The amount the city owes TMRS for unfunded liability has increased substantially over the past five years:
2004 – $6.3 million
2005 – $6.7 million
2006 – $7 million
2007 – $11.4 million
2008 – $12.4 million
Wallace said the reason the unfunded liability jumped to $11.4 million in 2007 is because the TMRS changed its policy to require cities to pay in advance for the cost of living allowance. The $1 million increase from 2007 to 2008 reflects an 8-year “phase-in” rate that is meant to spread out the advance payment for the cost of living allowance.
Proposals for change
Right now, the city has an option to pay a cost of living allowance of 70 percent of the annual Consumer Price Index increase. Kelly said he wants the city to switch to paying only 50 percent.
It’s important to act defensively now “so we don’t just sit here and let this thing coast on without us being a big player in our own destiny,” Kelly said.
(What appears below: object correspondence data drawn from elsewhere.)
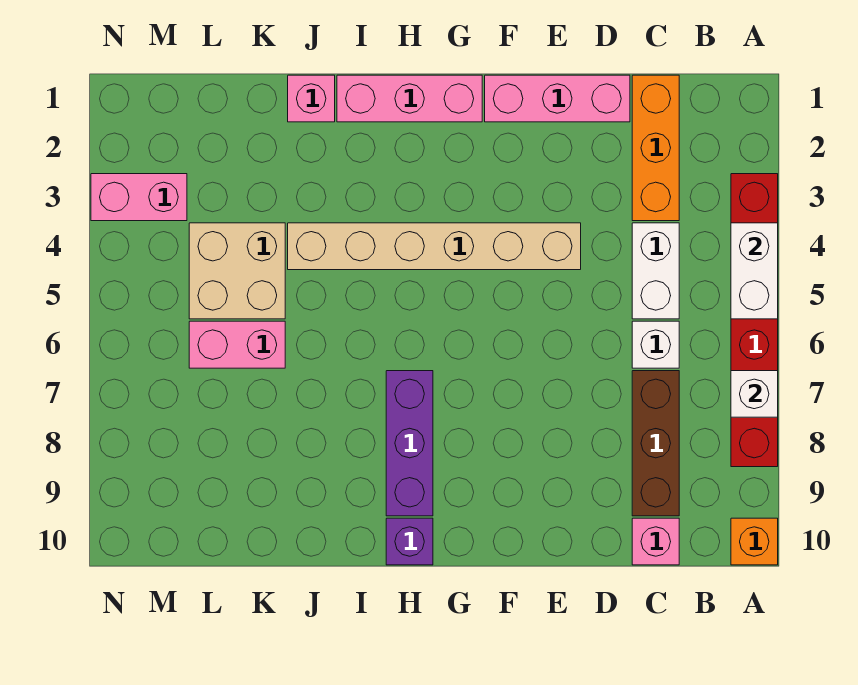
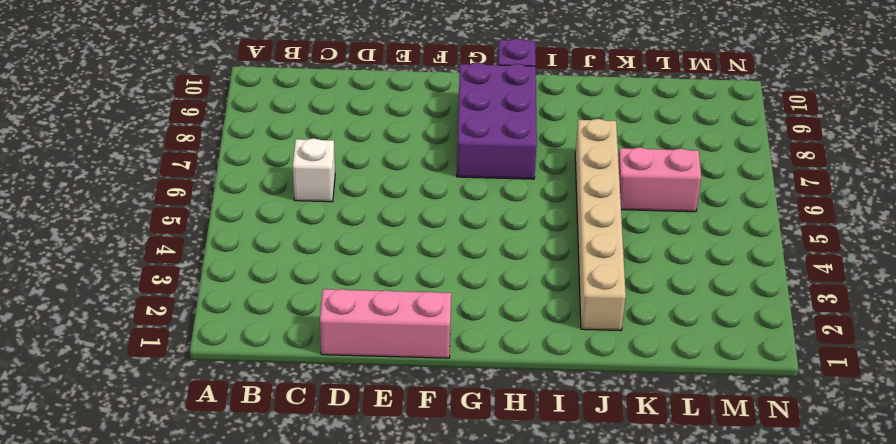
purple brick G7:H9 level 1 -> purple brick H7:H9 level 1
tan brick J2:J7 level 1 -> tan brick E4:J4 level 1
none -> red brick A3:A8 level 1
none -> orange brick A10 level 1
none -> orange brick C1:C3 level 1

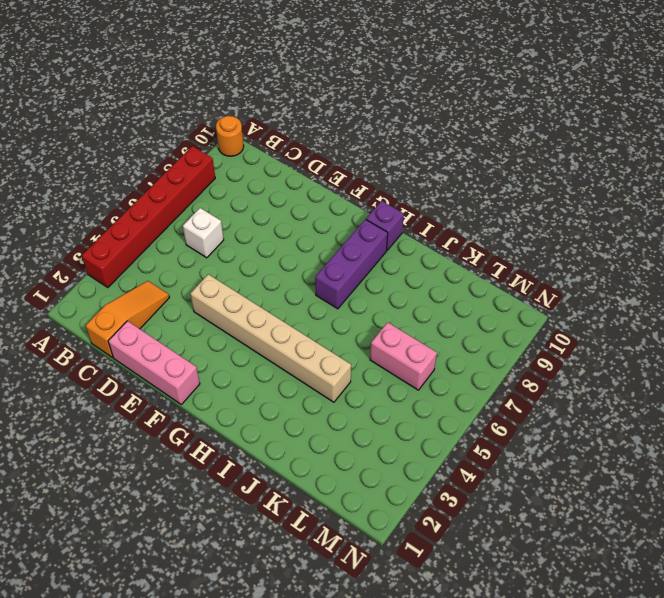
orange round brick A10 level 1 -> orange brick A10 level 1
orange slope C1:C3 level 1 top 1 -> orange brick C1:C3 level 1
none -> white brick C4:C5 level 1
none -> brown brick C7:C9 level 1
none -> pink brick C10 level 1

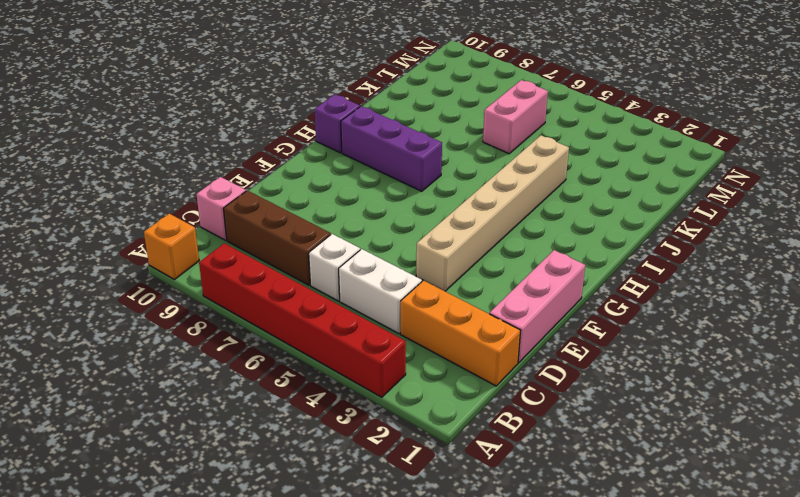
none -> pink brick G1:I1 level 1
none -> pink brick J1 level 1
none -> tan brick K4:L5 level 1

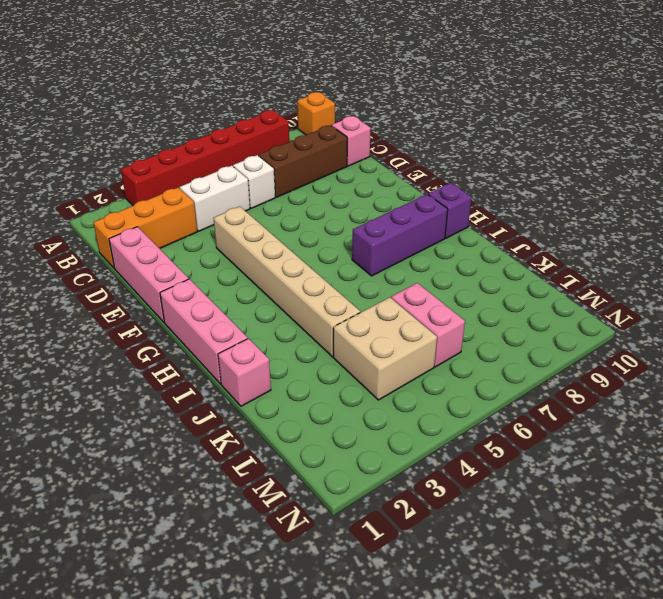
none -> pink brick M3:N3 level 1
none -> white brick A4:A5 level 2
none -> white brick A7 level 2

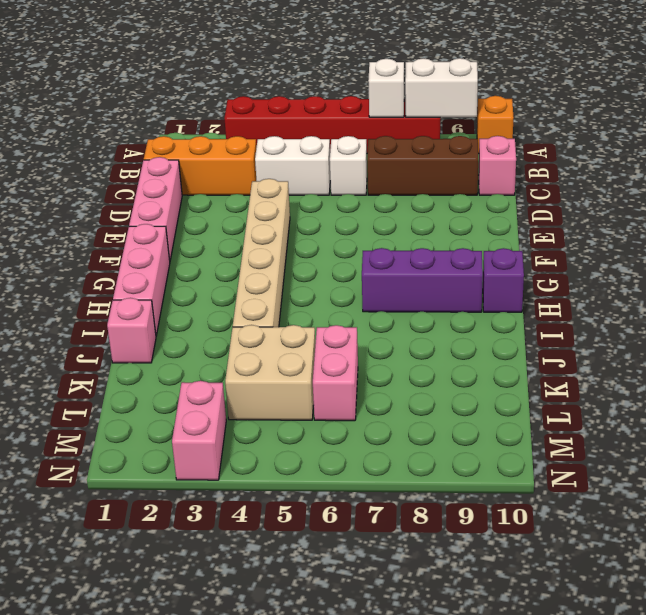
white brick A8:A9 level 2 -> white brick A4:A5 level 2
Guffey agrees with decreasing the cost of living allowance, because he is afraid that inflation could skyrocket as the nation climbs out of the recession and must pay off the government debt from stimulus efforts.
“I believe that we have a gold-plated system and with the situation going the way it is, we really need to do something about this cost of living allowance,” Guffey said. “We’re not the only city, I’m sure, that’s concerned about this.”
It’s true that rising inflation would cause the city’s unfunded liability to increase, since the retirement fund would pay retirees more cash to keep up with the inflation, said TMRS spokesman Bill Wallace.
“In the event of several years of rising inflation, city officials might want to get our support staff to run some cost projections for them,” he said.
If the city decreased the cost of living allowance from 70 to 50 percent, it would shave $1.6 million from the unfunded liability, down to $10.8 million, Wallace said. But that savings is spread out over the next 30 years, which means the cost savings for 2010 would be $35,000.
The entire 2010 budget totals $28.7 million.
Other city officials feared backlash
Segal, Boehme, Fry and Ross argued against decreasing the city’s retirement benefits ever since the mayor first brought it up. The arguments crested at a budget workshop on Sept. 26.
They say decreasing benefits would make it harder for the city to recruit the best employees, some employees may decide to retire early, and the change would affect existing employees’ morale.
“I think the mayor is well intentioned,” said Boehme. “But he’s never run a business.”
It would be a mistake to decrease benefits, he said, because other comparable cities do offer top-of-the-line retirement plans. For example, the city of Bellaire recently approved a budget that did include a 70 percent cost of living allowance for its employees’ retirement benefits. West U employees may leave to work for other cities if their current benefits dip below the mark, the council members argued.
With only $35,000 cost savings at issue, Boehme said the risk of losing employees isn’t worth it.
Kelly said he thinks West U is a progressive city that sets milestones, and he wants to make the change as a step in the right direction.
“This is situation where we need to step up and set an example,” he said. “If we did that, we may have other benchmark cities following us.”
City employees’ benefits will not change this year, because Kelly and Guffey are outvoted. Both say they haven’t decided whether they’ll vote against the budget to protest this fact.
Ross said city employees felt relief on Sept. 28 when they learned that their benefits would remain the same.
“It was a huge exhale, Monday, when everyone learned the majority of the council was not interested in reducing their retirement benefits,” Ross said.